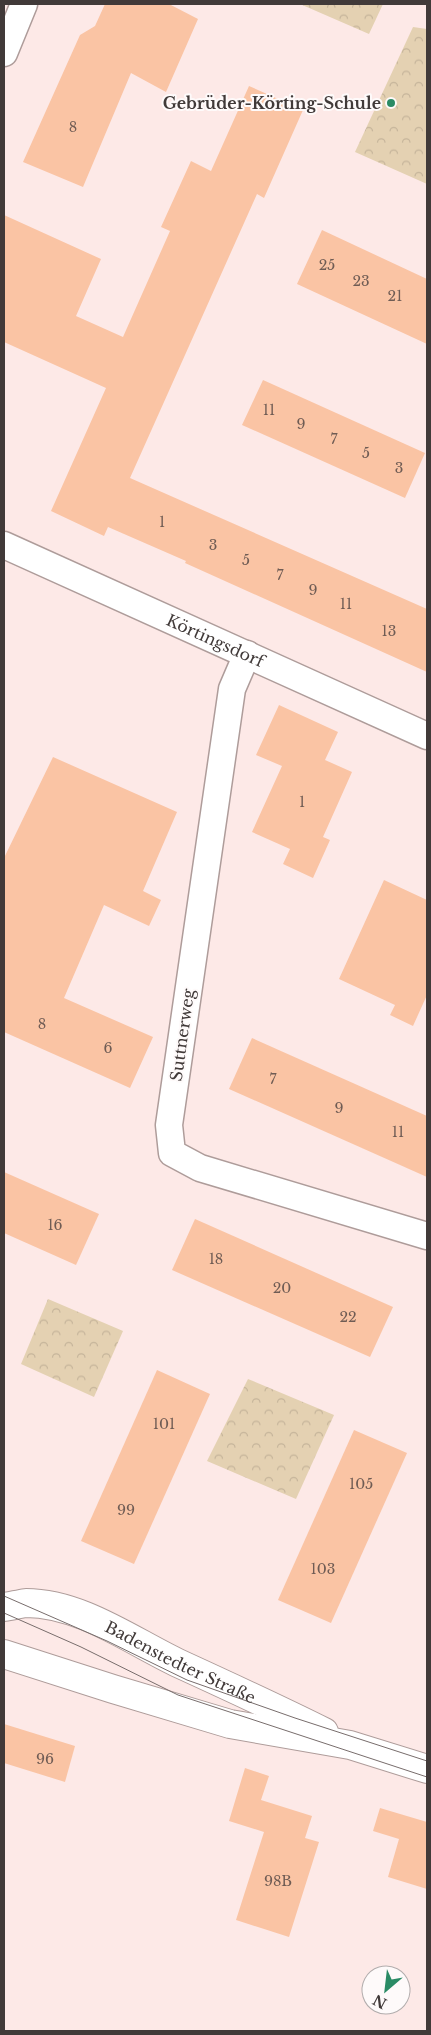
<svg xmlns="http://www.w3.org/2000/svg" width="431" height="2035" font-family="'Libre Baskerville',serif">
  <defs>
    <pattern id="park-crowns" width="20" height="18" patternUnits="userSpaceOnUse" patternTransform="scale(1.25)"><rect width="20" height="18" fill="#e4d1b2"/><path d="M2 6a3 3 0 1 1 6 0M12 15a3 3 0 1 1 6 0" fill="none" stroke="#c5b49a"/></pattern>
  </defs>
  <rect width="100%" height="100%" fill="#fde9e7"/>
  <!-- park -->
  <g fill="url(#park-crowns)">
    <path d="M300,4H383L369,34Z"/>
    <path d="M413,27L427,29V184L355,152Z"/>
    <path d="M48,1299L123,1331L94,1397L21,1364Z"/>
    <path d="M248,1379L334,1415L296,1499L207,1461Z"/>
  </g>
  <!-- building -->
  <g fill="#fac4a4">
    <path d="M105,4H169L198,19L166,92L131,73L83,187L23,162L80,35L95,26Z"/>
    <path d="M249,86L303,110L264,198L257,194L130,478L427,609V672L185,563L186,561L108,527L104,536L51,511L106,388L4,342V215L101,259L76,316L123,337L170,231L161,227L191,161L211,171Z"/>
    <path d="M322,230L427,279V344L297,284Z"/>
    <path d="M263,380L425,453L405,498L242,425Z"/>
    <path d="M279,705L338,732L325,760L352,772L323,837L330,840L313,878L283,864L290,849L252,832L282,766L256,755Z"/>
    <path d="M53,757L177,812L143,891L161,900L149,926L104,905L64,998L153,1037L130,1088L4,1032V858Z"/>
    <path d="M384,880L427,900V995L413,1026L390,1015L395,1005L339,979Z"/>
    <path d="M252,1038L427,1116V1177L229,1089Z"/>
    <path d="M4,1172L99,1214L76,1265L4,1233Z"/>
    <path d="M195,1219L393,1307L370,1357L172,1270Z"/>
    <path d="M157,1370L210,1394L134,1564L81,1541Z"/>
    <path d="M354,1430L407,1453L331,1623L278,1600Z"/>
    <path d="M4,1724L75,1746L65,1782L4,1763Z"/>
    <path d="M245,1768L269,1776L261,1800L312,1816L305,1838L319,1842L289,1937L236,1920L264,1832L229,1821Z"/>
    <path d="M380,1808L427,1822V1889L388,1877L399,1839L373,1831Z"/>
  </g>
  <g fill="none" stroke-linecap="round" stroke-linejoin="round">
    <defs>
      <g id="minor">
        <path d="M4,53L24,4"/>
        <path id="s1" d="M4,545L427,736"/>
        <path d="M247,654L232,689L169,1125L172,1153L200,1168L427,1236"/>
      </g>
      <g id="tertiary">
        <path id="s2" d="M4,1607C11,1606 19,1604 26,1603C81,1603 133,1642 180,1664C228,1686 276,1708 324,1732"/>
        <path d="M4,1654L113,1689L230,1724L350,1745L427,1769"/>
      </g>
    </defs>
    <!-- minor casing -->
    <use href="#minor" stroke="#ae9c9a" stroke-width="29"/>
    <!-- tertiary casing -->
    <use href="#tertiary" stroke="#ae9c9a" stroke-width="30"/>
    <!-- minor -->
    <use href="#minor" stroke="#fff" stroke-width="26"/>
    <!-- tertiary -->
    <use href="#tertiary" stroke="#fff" stroke-width="28"/>
    <!-- tram -->
    <g stroke="#786d6c" stroke-width="1">
      <path d="M4,1596L107,1641L187,1680L295,1718L427,1761"/>
      <path d="M4,1613L81,1647L178,1695L427,1777"/>
    </g>
  </g>
  <!-- markers -->
  <circle fill="#2a8b65" stroke="#fefafa" stroke-width="2" cx="391" cy="103" r="5"/>
  <g text-anchor="middle" dominant-baseline="central" stroke-width="4" stroke-linejoin="round" paint-order="stroke">
    <!-- number labels -->
    <g font-size="14" fill="#6f5c54">
      <text x="73" y="127">8</text>
      <text x="327" y="265">25</text>
      <text x="361" y="281">23</text>
      <text x="395" y="296">21</text>
      <text x="269" y="410">11</text>
      <text x="301" y="424">9</text>
      <text x="334" y="439">7</text>
      <text x="366" y="453">5</text>
      <text x="399" y="468">3</text>
      <text x="162" y="522">1</text>
      <text x="213" y="545">3</text>
      <text x="246" y="560">5</text>
      <text x="280" y="575">7</text>
      <text x="313" y="590">9</text>
      <text x="346" y="604">11</text>
      <text x="389" y="631">13</text>
      <text x="302" y="802">1</text>
      <text x="42" y="1024">8</text>
      <text x="108" y="1048">6</text>
      <text x="273" y="1079">7</text>
      <text x="339" y="1108">9</text>
      <text x="398" y="1132">11</text>
      <text x="55" y="1225">16</text>
      <text x="216" y="1259">18</text>
      <text x="282" y="1288">20</text>
      <text x="348" y="1317">22</text>
      <text x="164" y="1424">101</text>
      <text x="361" y="1484">105</text>
      <text x="126" y="1510">99</text>
      <text x="323" y="1569">103</text>
      <text x="45" y="1759">96</text>
      <text x="278" y="1881">98B</text>
    </g>
    <!-- poi labels -->
    <g font-size="16" font-weight="bold" fill="#413a39" stroke="#fefafa" text-anchor="end">
      <text x="381" y="103">Gebrüder-Körting-Schule</text>
    </g>
    <!-- street labels -->
    <g font-size="16" fill="#413a39" stroke="#fefafa">
      <text stroke="none"><textPath href="#s1" startOffset="232">Körtingsdorf</textPath></text>
      <text transform="translate(182 1035) rotate(-82)">Suttnerweg</text>
      <text stroke="none"><textPath href="#s2" startOffset="189">Badenstedter Straße</textPath></text>
    </g>
  </g>
  <!-- border -->
  <rect width="431" height="2035" fill="none" stroke="#413a39" stroke-width="10"/>
  <!-- north arrow -->
  <g transform="translate(386 1990) rotate(208)"><circle r="24" fill="#fefafa" stroke="#b2adad"/>
  <path d="M0-4L9 19L0 12L-9 19Z" fill="#2a8b65"/>
  <text y="-8" font-size="14" font-weight="bold" text-anchor="middle" fill="#413a39">N</text>
  </g>
</svg>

○ ○ ○

Prompt:
Write the lines above out again exactly, excluding every picture.

Exercise response:
<svg xmlns="http://www.w3.org/2000/svg" width="431" height="2035" font-family="'Libre Baskerville',serif">
  <defs>
    <pattern id="park-crowns" width="20" height="18" patternUnits="userSpaceOnUse" patternTransform="scale(1.25)"><rect width="20" height="18" fill="#e4d1b2"/><path d="M2 6a3 3 0 1 1 6 0M12 15a3 3 0 1 1 6 0" fill="none" stroke="#c5b49a"/></pattern>
  </defs>
  <rect width="100%" height="100%" fill="#fde9e7"/>
  <!-- park -->
  <g fill="url(#park-crowns)">
    <path d="M300,4H383L369,34Z"/>
    <path d="M413,27L427,29V184L355,152Z"/>
    <path d="M48,1299L123,1331L94,1397L21,1364Z"/>
    <path d="M248,1379L334,1415L296,1499L207,1461Z"/>
  </g>
  <!-- building -->
  <g fill="#fac4a4">
    <path d="M105,4H169L198,19L166,92L131,73L83,187L23,162L80,35L95,26Z"/>
    <path d="M249,86L303,110L264,198L257,194L130,478L427,609V672L185,563L186,561L108,527L104,536L51,511L106,388L4,342V215L101,259L76,316L123,337L170,231L161,227L191,161L211,171Z"/>
    <path d="M322,230L427,279V344L297,284Z"/>
    <path d="M263,380L425,453L405,498L242,425Z"/>
    <path d="M279,705L338,732L325,760L352,772L323,837L330,840L313,878L283,864L290,849L252,832L282,766L256,755Z"/>
    <path d="M53,757L177,812L143,891L161,900L149,926L104,905L64,998L153,1037L130,1088L4,1032V858Z"/>
    <path d="M384,880L427,900V995L413,1026L390,1015L395,1005L339,979Z"/>
    <path d="M252,1038L427,1116V1177L229,1089Z"/>
    <path d="M4,1172L99,1214L76,1265L4,1233Z"/>
    <path d="M195,1219L393,1307L370,1357L172,1270Z"/>
    <path d="M157,1370L210,1394L134,1564L81,1541Z"/>
    <path d="M354,1430L407,1453L331,1623L278,1600Z"/>
    <path d="M4,1724L75,1746L65,1782L4,1763Z"/>
    <path d="M245,1768L269,1776L261,1800L312,1816L305,1838L319,1842L289,1937L236,1920L264,1832L229,1821Z"/>
    <path d="M380,1808L427,1822V1889L388,1877L399,1839L373,1831Z"/>
  </g>
  <g fill="none" stroke-linecap="round" stroke-linejoin="round">
    <defs>
      <g id="minor">
        <path d="M4,53L24,4"/>
        <path id="s1" d="M4,545L427,736"/>
        <path d="M247,654L232,689L169,1125L172,1153L200,1168L427,1236"/>
      </g>
      <g id="tertiary">
        <path id="s2" d="M4,1607C11,1606 19,1604 26,1603C81,1603 133,1642 180,1664C228,1686 276,1708 324,1732"/>
        <path d="M4,1654L113,1689L230,1724L350,1745L427,1769"/>
      </g>
    </defs>
    <!-- minor casing -->
    <use href="#minor" stroke="#ae9c9a" stroke-width="29"/>
    <!-- tertiary casing -->
    <use href="#tertiary" stroke="#ae9c9a" stroke-width="30"/>
    <!-- minor -->
    <use href="#minor" stroke="#fff" stroke-width="26"/>
    <!-- tertiary -->
    <use href="#tertiary" stroke="#fff" stroke-width="28"/>
    <!-- tram -->
    <g stroke="#786d6c" stroke-width="1">
      <path d="M4,1596L107,1641L187,1680L295,1718L427,1761"/>
      <path d="M4,1613L81,1647L178,1695L427,1777"/>
    </g>
  </g>
  <!-- markers -->
  <circle fill="#2a8b65" stroke="#fefafa" stroke-width="2" cx="391" cy="103" r="5"/>
  <g text-anchor="middle" dominant-baseline="central" stroke-width="4" stroke-linejoin="round" paint-order="stroke">
    <!-- number labels -->
    <g font-size="14" fill="#6f5c54">
      <text x="73" y="127">8</text>
      <text x="327" y="265">25</text>
      <text x="361" y="281">23</text>
      <text x="395" y="296">21</text>
      <text x="269" y="410">11</text>
      <text x="301" y="424">9</text>
      <text x="334" y="439">7</text>
      <text x="366" y="453">5</text>
      <text x="399" y="468">3</text>
      <text x="162" y="522">1</text>
      <text x="213" y="545">3</text>
      <text x="246" y="560">5</text>
      <text x="280" y="575">7</text>
      <text x="313" y="590">9</text>
      <text x="346" y="604">11</text>
      <text x="389" y="631">13</text>
      <text x="302" y="802">1</text>
      <text x="42" y="1024">8</text>
      <text x="108" y="1048">6</text>
      <text x="273" y="1079">7</text>
      <text x="339" y="1108">9</text>
      <text x="398" y="1132">11</text>
      <text x="55" y="1225">16</text>
      <text x="216" y="1259">18</text>
      <text x="282" y="1288">20</text>
      <text x="348" y="1317">22</text>
      <text x="164" y="1424">101</text>
      <text x="361" y="1484">105</text>
      <text x="126" y="1510">99</text>
      <text x="323" y="1569">103</text>
      <text x="45" y="1759">96</text>
      <text x="278" y="1881">98B</text>
    </g>
    <!-- poi labels -->
    <g font-size="16" font-weight="bold" fill="#413a39" stroke="#fefafa" text-anchor="end">
      <text x="381" y="103">Gebrüder-Körting-Schule</text>
    </g>
    <!-- street labels -->
    <g font-size="16" fill="#413a39" stroke="#fefafa">
      <text stroke="none"><textPath href="#s1" startOffset="232">Körtingsdorf</textPath></text>
      <text transform="translate(182 1035) rotate(-82)">Suttnerweg</text>
      <text stroke="none"><textPath href="#s2" startOffset="189">Badenstedter Straße</textPath></text>
    </g>
  </g>
  <!-- border -->
  <rect width="431" height="2035" fill="none" stroke="#413a39" stroke-width="10"/>
  <!-- north arrow -->
  <g transform="translate(386 1990) rotate(208)"><circle r="24" fill="#fefafa" stroke="#b2adad"/>
  <path d="M0-4L9 19L0 12L-9 19Z" fill="#2a8b65"/>
  <text y="-8" font-size="14" font-weight="bold" text-anchor="middle" fill="#413a39">N</text>
  </g>
</svg>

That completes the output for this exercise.